Since the inception of the Patriot Act, and amplified since the Snowden leak, the oft-repeated justification for intelligence services running mass surveillance programs is that it helps fight terrorism or, more hyperbolically, “would have prevented 9/11”, an idea extolled by such luminaries as former FBI head Robert Mueller and Senator Dianne Feinstein, people in a position to know such a thing. Turns out, they were wrong, because the DEA had been monitoring international phone calls en masse since as early as 1992, and it wasn’t enough to prevent the attacks on the World trade Center.
It was revealed back in January that the DEA had its own database of phone call metadata of practically all calls from inside the US to foreign countries. After digging through the data, Brad Heath of USA Today discovered that the records date back to 1992, meaning that the federal government did have access to the intelligence that Mueller, Feinstein, et al, bemoaned was hampering their ability to tackle terrorism.
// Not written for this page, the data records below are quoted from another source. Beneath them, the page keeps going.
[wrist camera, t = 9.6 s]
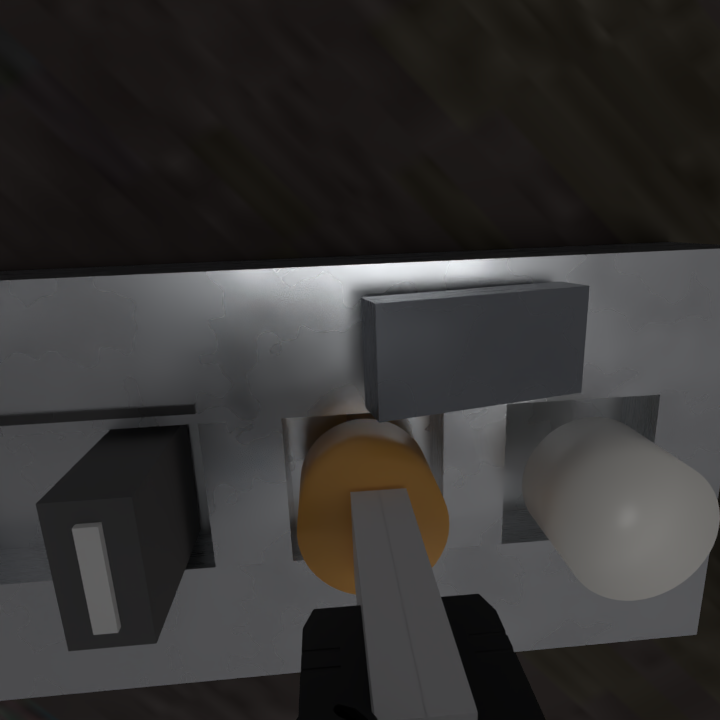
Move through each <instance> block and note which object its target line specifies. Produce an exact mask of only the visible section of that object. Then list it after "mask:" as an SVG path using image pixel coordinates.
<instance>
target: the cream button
mask: <svg viewBox="0 0 720 720" xmlns="http://www.w3.org/2000/svg"><path fill="white" fill-rule="evenodd" d="M522 493H523V499H524V502H525V505H526V507H527V509H528V511H529V513H530V514H531V516H532V517H533V518H534V520H535V521H536V523H537V524H538V525H539V527H540V528H541V529H542V531H543V532H544V534H545V535H546V536H547V538H548V539H549V540H550V542H551V543H552V545H553V546H554V547H555V549H556V550H557V551H558V553H559V554H560V556H561V557H562V558H563V560H564V561H565V562H566V564H567V565H568V567H569V568H570V569H571V571H572V572H573V573H574V575H575V576H576V578H577V579H578V580H579V581H580V582H581V583H582V584H583V585H584V586H585V587H586V588H588V589H589V590H590V591H592V592H594V593H596V594H598V595H600V596H603V597H606V598H609V599H614V600H622V601H634V600H642V599H647V598H651V597H655V596H657V595H660V594H663V593H665V592H667V591H669V590H671V589H673V588H675V587H676V586H678V585H679V584H681V583H682V582H684V581H685V580H686V579H687V578H689V577H690V576H691V575H692V574H693V573H694V572H695V571H696V570H697V569H698V568H699V567H700V566H701V564H702V563H703V562H704V560H705V559H706V557H707V556H708V554H709V553H710V551H711V549H712V547H713V545H714V542H715V540H716V537H717V533H718V529H719V521H720V512H719V505H718V500H717V497H716V495H715V492H714V490H713V489H712V487H711V485H710V484H709V483H708V481H707V480H706V479H705V478H704V477H703V476H702V475H701V474H700V473H698V472H697V471H696V470H694V469H693V468H691V467H689V466H688V465H686V464H685V463H683V462H682V461H680V460H679V459H677V458H676V457H674V456H673V455H671V454H670V453H668V452H667V451H665V450H664V449H662V448H661V447H659V446H658V445H656V444H654V443H653V442H651V441H650V440H648V439H647V438H645V437H644V436H642V435H641V434H639V433H638V432H636V431H635V430H633V429H632V428H630V427H629V426H627V425H625V424H624V423H622V422H619V421H617V420H614V419H610V418H605V417H587V418H581V419H577V420H573V421H571V422H568V423H566V424H564V425H562V426H560V427H558V428H556V429H555V430H553V431H552V432H551V433H549V434H548V435H547V436H546V437H545V438H544V439H543V440H542V441H541V442H540V443H539V444H538V445H537V446H536V448H535V449H534V450H533V452H532V454H531V455H530V457H529V459H528V461H527V464H526V466H525V469H524V473H523V479H522Z"/></svg>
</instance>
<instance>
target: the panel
mask: <svg viewBox="0 0 720 720" xmlns="http://www.w3.org/2000/svg"><path fill="white" fill-rule="evenodd" d="M560 281H561V282H568V283H574V284H581V285H588V286H590V287H589V301H588V314H587V327H586V340H585V353H584V366H583V379H582V392H581V393H576V394H569V395H563V396H556V397H549V398H542V399H535V400H529V401H522V402H515V403H508V404H502V405H495V406H488V407H481V408H474V409H468V410H461V411H454V412H447V413H441V414H434V415H427V416H420V417H413V418H407V419H400V420H393V421H386V422H389V423H392V424H394V425H396V426H398V427H400V428H402V429H403V430H404V431H406V432H407V433H408V434H409V435H411V436H412V437H413V438H414V440H415V441H416V442H417V443H418V445H419V446H420V448H421V450H422V452H423V454H424V456H425V458H426V461H427V463H428V465H429V467H430V469H431V472H432V474H433V476H434V478H435V480H436V483H437V485H438V487H439V489H440V491H441V494H442V496H443V498H444V500H445V503H446V506H447V509H448V514H449V535H448V539H447V543H446V545H445V548H444V551H443V552H442V554H441V556H440V558H439V559H438V561H437V562H436V564H435V565H434V566H433V567H432V571H433V574H434V577H435V580H436V583H437V586H438V589H439V592H440V596H441V597H444V596H456V595H468V594H480V595H481V596H482V597H483V598H484V599H485V600H486V601H487V602H488V603H489V604H490V605H491V606H492V607H493V608H494V609H495V610H496V611H497V613H498V615H499V618H500V620H501V622H502V624H503V627H504V629H505V632H506V635H508V638H509V640H510V642H511V644H512V646H513V650H514V652H518V651H528V650H539V649H550V648H560V647H571V646H581V645H592V644H602V643H613V642H623V641H634V640H644V639H655V638H665V637H676V636H686V635H697V628H698V622H699V615H700V609H701V603H702V596H703V590H704V583H705V577H706V571H707V564H708V558H709V554H708V556H707V557H706V559H705V560H704V562H703V563H702V564H701V566H700V567H699V568H698V569H697V570H696V571H695V572H694V573H693V574H692V575H691V576H690V577H689V578H687V579H686V580H685V581H684V582H682V583H681V584H679V585H678V586H676V587H675V588H673V589H671V590H669V591H667V592H665V593H663V594H660V595H657V596H655V597H651V598H647V599H642V600H634V601H622V600H614V599H609V598H606V597H603V596H600V595H598V594H596V593H594V592H592V591H590V590H589V589H588V588H586V587H585V586H584V585H583V584H582V583H581V582H580V581H579V580H578V579H577V578H576V576H575V575H574V573H573V572H572V571H571V569H570V568H569V567H568V565H567V564H566V562H565V561H564V560H563V558H562V557H561V556H560V554H559V553H558V551H557V550H556V549H555V547H554V546H553V545H552V543H551V542H550V540H549V539H548V538H547V536H546V535H545V534H544V532H543V531H542V529H541V528H540V527H539V525H538V524H537V523H536V521H535V520H534V518H533V517H532V516H531V514H530V513H529V511H528V509H527V507H526V505H525V502H524V499H523V493H522V479H523V473H524V469H525V466H526V464H527V461H528V459H529V457H530V455H531V454H532V452H533V450H534V449H535V448H536V446H537V445H538V444H539V443H540V442H541V441H542V440H543V439H544V438H545V437H546V436H547V435H548V434H549V433H551V432H552V431H553V430H555V429H556V428H558V427H560V426H562V425H564V424H566V423H568V422H571V421H573V420H577V419H581V418H587V417H605V418H610V419H614V420H617V421H619V422H622V423H624V424H625V425H627V426H629V427H630V428H632V429H633V430H635V431H636V432H638V433H639V434H641V435H642V436H644V437H645V438H647V439H648V440H650V441H651V442H653V443H654V444H656V445H658V446H659V447H661V448H662V449H664V450H665V451H667V452H668V453H670V454H671V455H673V456H674V457H676V458H677V459H679V460H680V461H682V462H683V463H685V464H686V465H688V466H689V467H691V468H693V469H694V470H696V471H697V472H698V473H700V474H701V475H702V476H703V477H704V478H705V479H706V480H707V481H708V483H709V484H710V485H711V487H712V489H713V490H714V492H715V495H716V497H717V500H718V494H719V488H720V245H714V244H696V243H678V242H659V243H636V244H613V245H590V246H567V247H544V248H521V249H498V250H475V251H452V252H429V253H406V254H383V255H360V256H337V257H314V258H291V259H268V260H245V261H222V262H199V263H176V264H153V265H130V266H107V267H84V268H61V269H38V270H15V271H0V701H3V700H13V699H24V698H34V697H45V696H55V695H66V694H76V693H87V692H97V691H108V690H118V689H129V688H139V687H150V686H160V685H171V684H181V683H192V682H202V681H213V680H223V679H234V678H244V677H255V676H266V675H276V674H287V673H297V672H301V655H302V631H303V627H304V625H305V623H306V622H307V620H308V618H309V616H310V614H311V613H312V611H313V609H320V608H332V607H344V606H356V605H357V602H356V595H355V594H350V593H346V592H343V591H340V590H338V589H335V588H333V587H331V586H329V585H328V584H326V583H325V582H323V581H322V580H321V579H319V578H318V577H317V576H316V575H315V574H314V573H313V572H312V571H311V570H310V568H309V567H308V565H307V564H306V562H305V561H304V559H303V557H302V555H301V552H300V549H299V546H298V539H297V520H298V506H299V492H300V477H301V469H302V465H303V462H304V459H305V457H306V454H307V452H308V451H309V449H310V448H311V446H312V445H313V444H314V442H315V441H316V440H317V439H318V438H319V437H320V436H321V435H322V434H324V433H325V432H326V431H328V430H329V429H331V428H333V427H335V426H337V425H339V424H341V423H344V422H347V421H351V420H356V419H375V418H374V416H373V415H372V414H371V413H370V412H369V411H368V410H367V409H366V408H365V391H364V365H363V338H362V311H361V297H372V296H384V295H397V294H409V293H422V292H434V291H447V290H459V289H472V288H485V287H497V286H510V285H522V284H535V283H547V282H560ZM171 425H187V429H188V436H189V444H190V451H191V459H192V466H193V474H194V481H195V489H196V497H197V504H198V512H199V519H200V527H201V529H200V532H199V535H198V537H197V540H196V542H195V545H194V548H193V550H192V553H191V555H190V558H189V561H188V563H187V566H186V568H185V571H184V574H183V576H182V579H181V581H180V584H179V587H178V589H177V592H176V594H175V597H174V600H173V602H172V605H171V608H170V610H169V613H168V615H167V618H166V621H165V623H164V626H163V628H162V631H161V634H160V636H159V639H158V641H157V643H156V644H145V645H134V646H123V647H112V648H101V649H90V650H79V651H68V647H67V643H66V638H65V634H64V629H63V625H62V620H61V616H60V611H59V607H58V603H57V598H56V594H55V589H54V585H53V580H52V576H51V571H50V567H49V562H48V558H47V553H46V549H45V544H44V540H43V535H42V531H41V526H40V522H39V517H38V513H37V508H36V503H37V502H38V501H39V500H40V499H41V498H42V497H43V496H44V495H45V494H46V493H47V492H48V491H49V490H50V489H51V488H52V487H53V486H54V485H55V484H56V483H57V482H58V481H59V480H60V479H61V478H62V477H63V476H64V475H65V474H66V473H67V472H68V471H69V470H70V469H71V468H72V467H73V466H74V465H75V464H76V463H77V462H78V461H79V460H80V459H81V458H82V457H83V456H84V455H85V454H86V453H87V452H88V451H89V450H90V449H91V448H92V447H93V446H94V445H95V444H96V443H97V442H98V441H99V440H100V439H101V438H102V437H103V436H104V435H105V434H106V433H107V432H108V431H109V430H110V429H124V428H139V427H155V426H171Z"/></svg>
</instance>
The now-discontinued operation, carried out by the DEA’s intelligence arm, was the government’s first known effort to gather data on Americans in bulk, sweeping up records of telephone calls made by millions of U.S. citizens regardless of whether they were suspected of a crime. It was a model for the massive phone surveillance system the NSA launched to identify terrorists after the Sept. 11 attacks. That dragnet drew sharp criticism that the government had intruded too deeply into Americans’ privacy after former NSA contractor Edward Snowden leaked it to the news media two years ago.
There’s no hiding behind the idea that the DEA didn’t share that information with the NSA, as pointed out by an award-winning report by Eric Lichtblau, James Risen, and Scott Shane for the New York Times:
In the drug-trafficking operation, the N.S.A. has been helping the Drug Enforcement Administration in collecting the phone records showing patterns of calls between the United States, Latin America and other drug-producing regions. The program dates to the 1990s, according to several government officials, but it appears to have expanded in recent years.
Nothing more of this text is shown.